Bear in mind that the content on the entire Stack Exchange network is licensed under the Creative Commons Attribution - Share Alike license, so others are allowed to copy and reuse the content as long as they attribute it to the source correctly.
The team have previously defined exactly what they expect of someone reusing the data to do:
Let me clarify what we mean by attribution. If you republish this content, we require that you:
Visually indicate that the content is from Stack Overflow, Meta Stack Overflow, Server Fault, or Super User in some way. It doesn’t have to be obnoxious; a discreet text blurb is fine.
Hyperlink directly to the original question on the source site (e.g., http://stackoverflow.com/questions/12345)
Show the author names for every question and answer
Hyperlink each author name directly back to their user profile page on the source site (e.g., http://stackoverflow.com/users/12345/username)
By “directly”, I mean each hyperlink must point directly to our domain in standard HTML visible even with JavaScript disabled, and not use a tinyurl or any other form of obfuscation or redirection. Furthermore, the links must not be nofollowed.

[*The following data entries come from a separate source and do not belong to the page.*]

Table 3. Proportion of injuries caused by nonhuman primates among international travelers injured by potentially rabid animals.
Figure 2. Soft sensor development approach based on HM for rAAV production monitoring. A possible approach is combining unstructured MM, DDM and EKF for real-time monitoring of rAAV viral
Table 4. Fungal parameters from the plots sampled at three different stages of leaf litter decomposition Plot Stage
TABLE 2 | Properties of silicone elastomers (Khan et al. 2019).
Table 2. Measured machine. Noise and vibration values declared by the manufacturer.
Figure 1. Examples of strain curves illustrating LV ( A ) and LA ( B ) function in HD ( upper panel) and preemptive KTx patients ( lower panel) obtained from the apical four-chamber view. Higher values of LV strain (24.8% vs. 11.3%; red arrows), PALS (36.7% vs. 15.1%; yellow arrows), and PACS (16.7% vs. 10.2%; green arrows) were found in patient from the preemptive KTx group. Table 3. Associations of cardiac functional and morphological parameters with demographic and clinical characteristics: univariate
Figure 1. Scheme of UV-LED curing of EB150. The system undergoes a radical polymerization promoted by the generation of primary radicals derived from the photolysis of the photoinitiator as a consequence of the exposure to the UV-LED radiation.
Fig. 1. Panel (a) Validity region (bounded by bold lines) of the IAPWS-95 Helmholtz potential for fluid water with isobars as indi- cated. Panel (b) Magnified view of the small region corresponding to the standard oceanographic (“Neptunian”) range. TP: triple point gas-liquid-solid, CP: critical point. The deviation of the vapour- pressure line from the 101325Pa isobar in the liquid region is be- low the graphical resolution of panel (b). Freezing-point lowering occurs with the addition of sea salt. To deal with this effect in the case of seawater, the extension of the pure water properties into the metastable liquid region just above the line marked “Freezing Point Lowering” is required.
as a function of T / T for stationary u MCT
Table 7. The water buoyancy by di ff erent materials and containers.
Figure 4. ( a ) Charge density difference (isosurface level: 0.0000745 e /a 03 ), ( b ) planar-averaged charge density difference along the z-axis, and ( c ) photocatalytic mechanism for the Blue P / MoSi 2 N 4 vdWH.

The page you've referenced appears to do all four, and I can't see any nofollow
on the links, so to me this appears to be a valid reuse of the source question.
Here is the Meta Stack Overflow question that covers attribution issues (what I've said here mostly repeats that). The second answer there can be edited to add in any site you find that is breaking these rules (otherwise, consider emailing the team or posting on meta).